Provided passage –
Abstract

Cloaking of a circular cylindrical elastic inclusion embedded in a homogeneous linear isotropic elastic medium from antiplane elastic waves is studied. The transformation or change-of-variables method is used to determine the material properties of the cloak and the homogenization theory of composites is used to construct a multilayered cloak consisting of many bi-material cells. The large system of algebraic equations associated with this problem is solved by using the concept of multiple scattering with wave expansion coefficient matrices. Numerical results for cloaking of an elastic inclusion and a rigid inclusion are compared with the case of a cavity. It is found that while the cloaking patterns for the three cases are similar, the major difference is that standing waves are generated in the elastic inclusion and the multilayered cloak cannot prevent the motion inside the elastic inclusion, even though the cloak seems nearly perfect. Waves can penetrate into and cause vibrations inside the elastic inclusion, where the amplitude of standing waves depend on the material properties of the inclusion but are very much reduced when compared to the case when there is no cloak. For a prescribed mass density, the displacements inside the elastic cylinder decrease as the shear modulus increases. Moreover, the cloaking of the elastic inclusion over a range of wavenumbers is also investigated. There is significant low frequency scattering even if the cloak consists of a large number of layers. When the wavenumber increases, the multilayered cloak is not effective if the cloak consists of an insufficient number of layers. Resonance effects that occur in cloaking of elastic inclusions are also discussed.

Records provided –

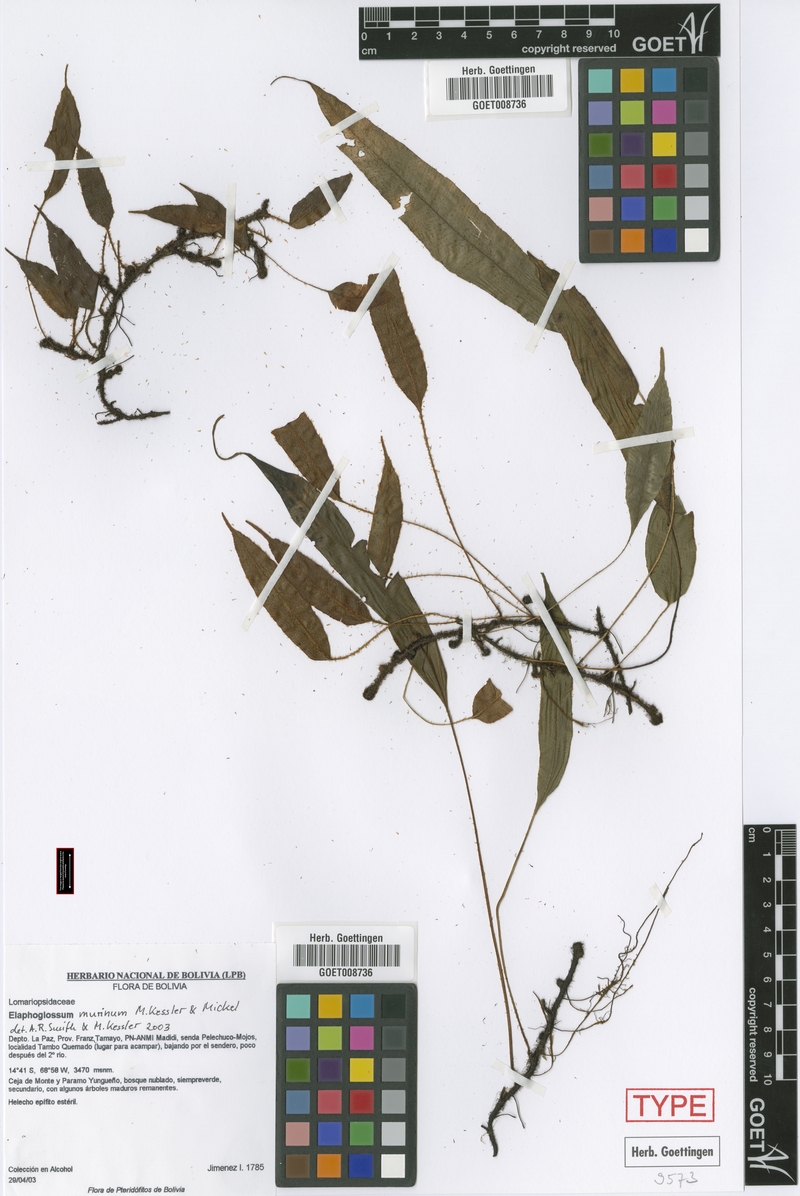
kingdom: Plantae
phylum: Tracheophyta
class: Polypodiopsida
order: Polypodiales
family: Dryopteridaceae
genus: Elaphoglossum
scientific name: Elaphoglossum murinum
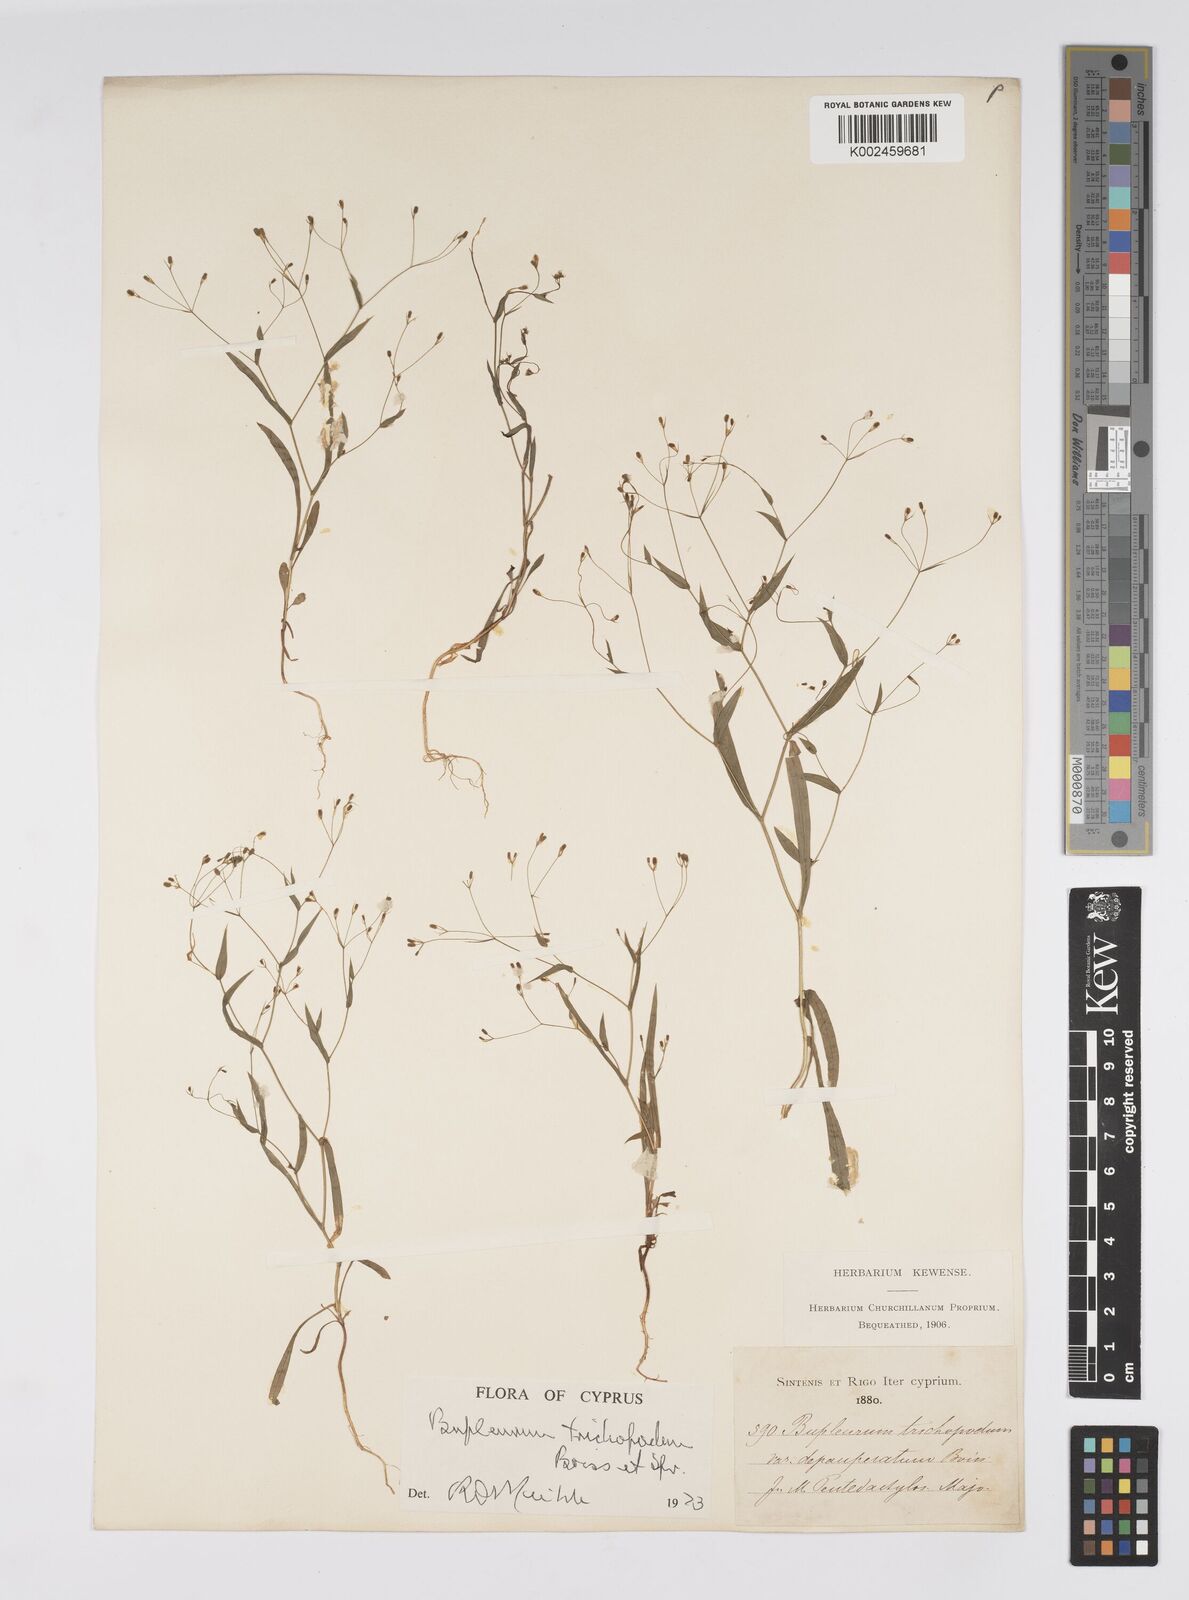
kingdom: Plantae
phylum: Tracheophyta
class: Magnoliopsida
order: Apiales
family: Apiaceae
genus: Bupleurum
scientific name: Bupleurum trichopodum
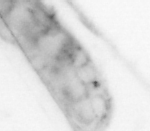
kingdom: Animalia
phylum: Arthropoda
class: Malacostraca
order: Decapoda
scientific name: Decapoda
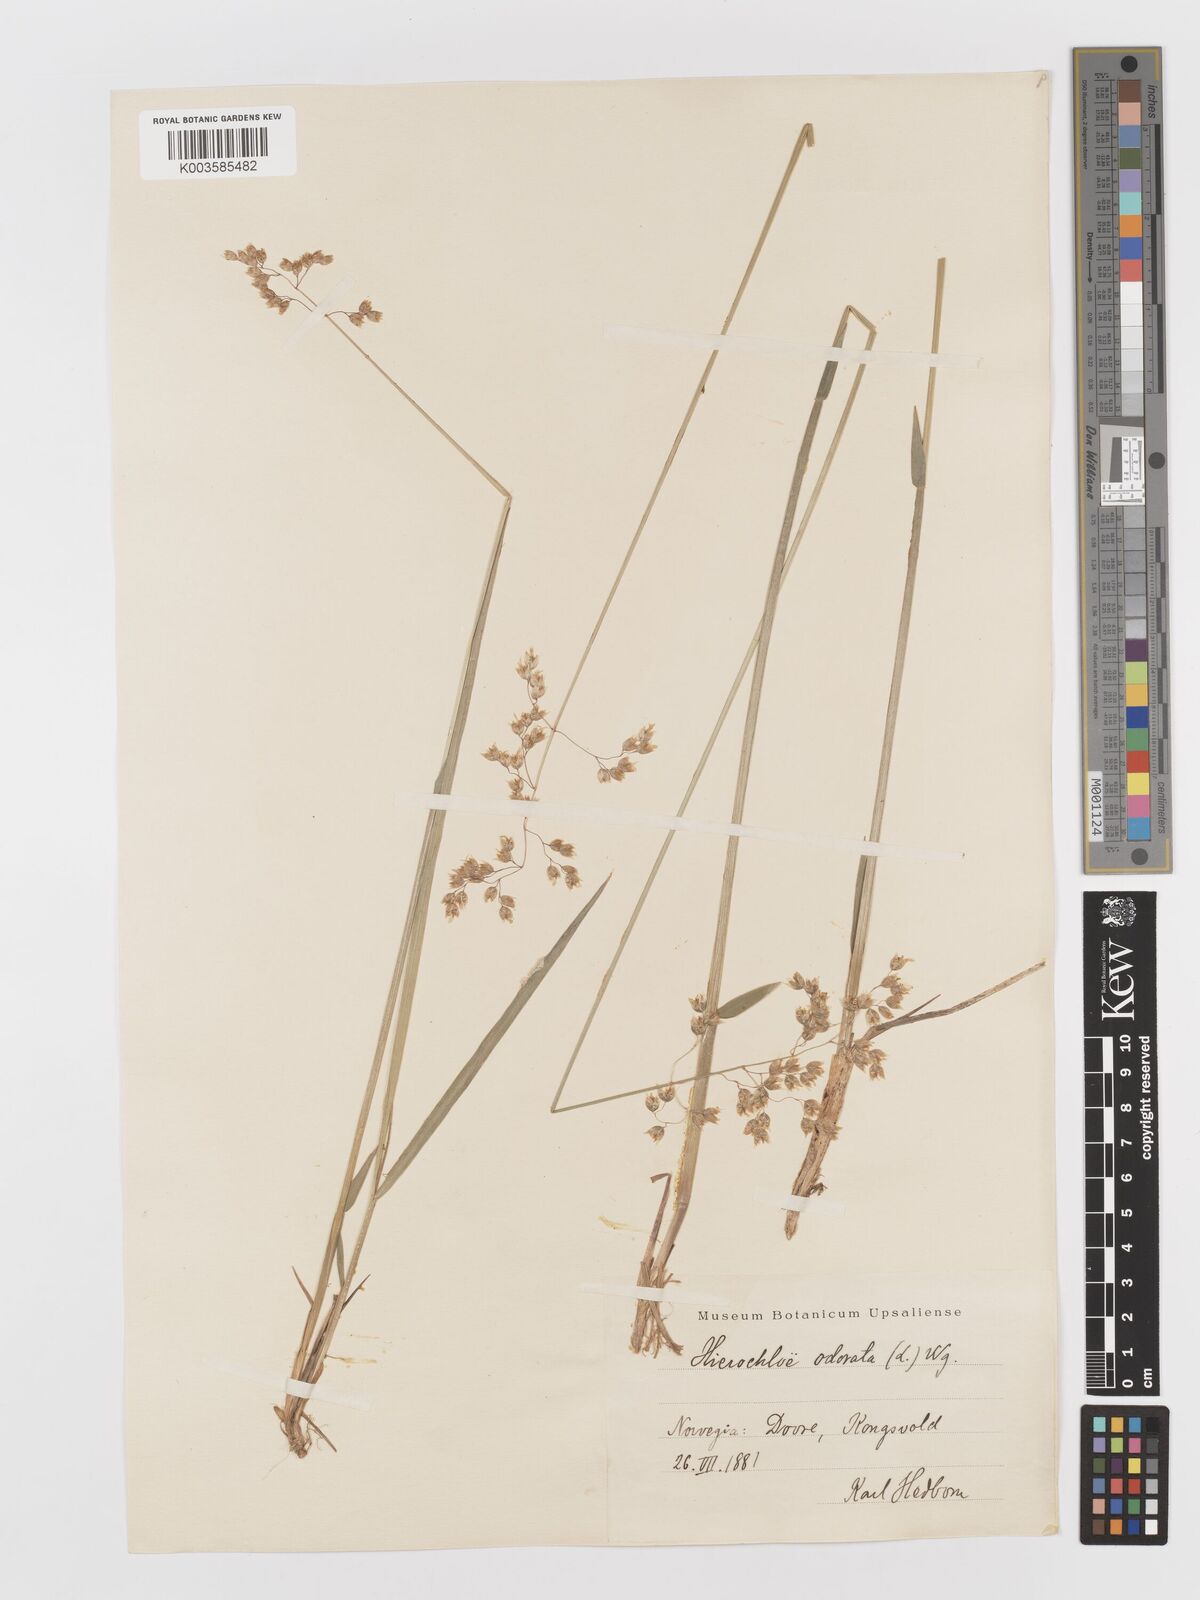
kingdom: Plantae
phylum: Tracheophyta
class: Liliopsida
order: Poales
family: Poaceae
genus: Anthoxanthum
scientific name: Anthoxanthum nitens
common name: Holy grass
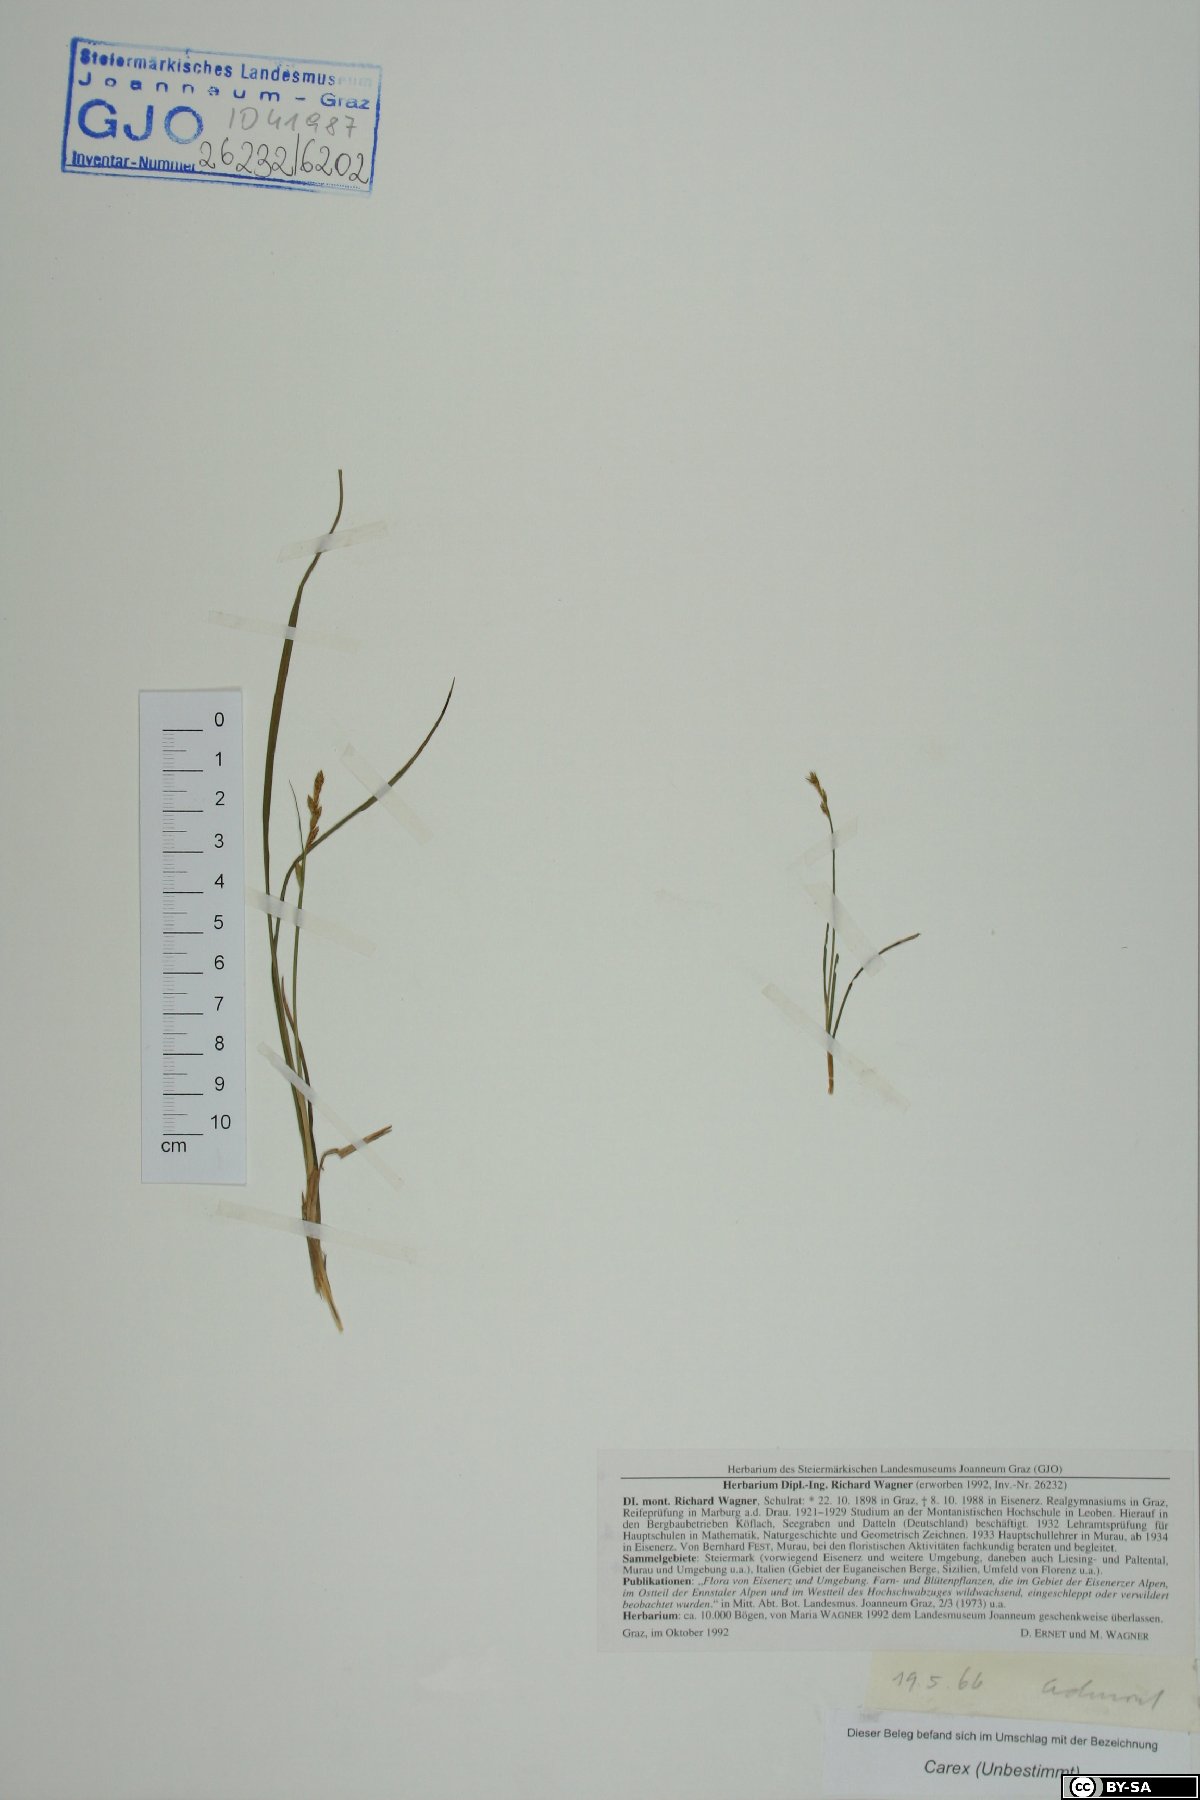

Problem to solve – According to the abstract, what method is used to determine the material properties of the cloak? You can set the material aside.

Output – The transformation or change-of-variables method.